My decision to accept Jesus as Lord at the age of eight turned out to be the most pivotal decision of my life. As it turns out, this decision to receive Christ as the Savior of my soul (which at the time was the main purpose for the decision), was the first step of an on-going journey.
It wasn't until years later that I realized this decision did not a disciple make. While there is nothing I could do to earn salvation (it was a gift I accepted), and I was happy to know I would not go to hell when I died, God had much more in mind.
I said last week that the Great Commission of Matthew 28 has "a fundamental connection with this present life." I said this because of the part about "...teaching them to observe all that I have commanded you."
While receiving Him as Savior is the starting point, the subsequent "observation of all things Christ commanded" is supposed to follow.
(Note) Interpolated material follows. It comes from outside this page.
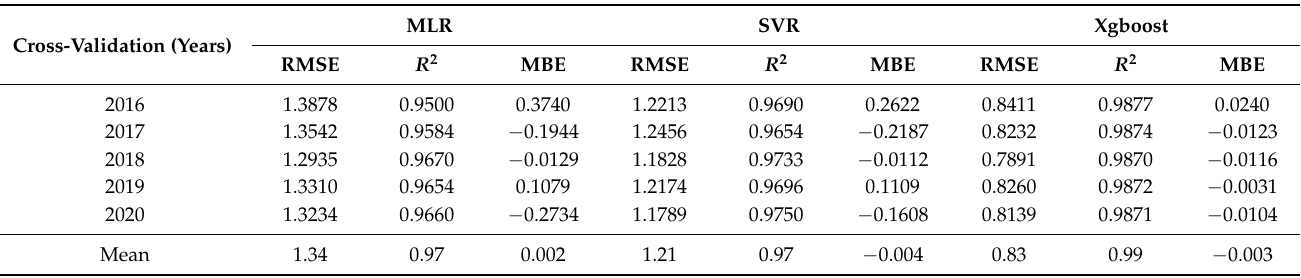
Table 3. Detailed cross-validation results.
Where is this "observation" supposed to take place? I suppose it is to take place on planet earth. I believe this is why Jesus concluded the Commission with the promise of His presence "until the end of the age," which is a very earthy endeavor.
The reason our organization, Worldview Matters, focuses on the application of Christian faith in the area of work, is because work fills the majority of our waking hours on this planet. Not just work for pay, but any expenditure of energy, mental or physical, for pay or not, that rightly manages God's stuff (this material world).
This involves driving trucks, building bridges, managing money, creating music, selling real estate—not to mention washing dishes and mowing the lawn. This is what The First ("Cultural") Commission entails−the Commission in Genesis 1, to rule [govern, steward, manage] over the entire realm of God's creation.
In this context of ruling over creation through our work, the "observation of all Christ commanded" can be fulfilled in truly significant ways. In the context of daily work the very goal of the Great Commission can be effectively accomplished.
This is why I believe The Great Commission of Matthew 28 and The First Commission of Genesis 1 are inextricably joined.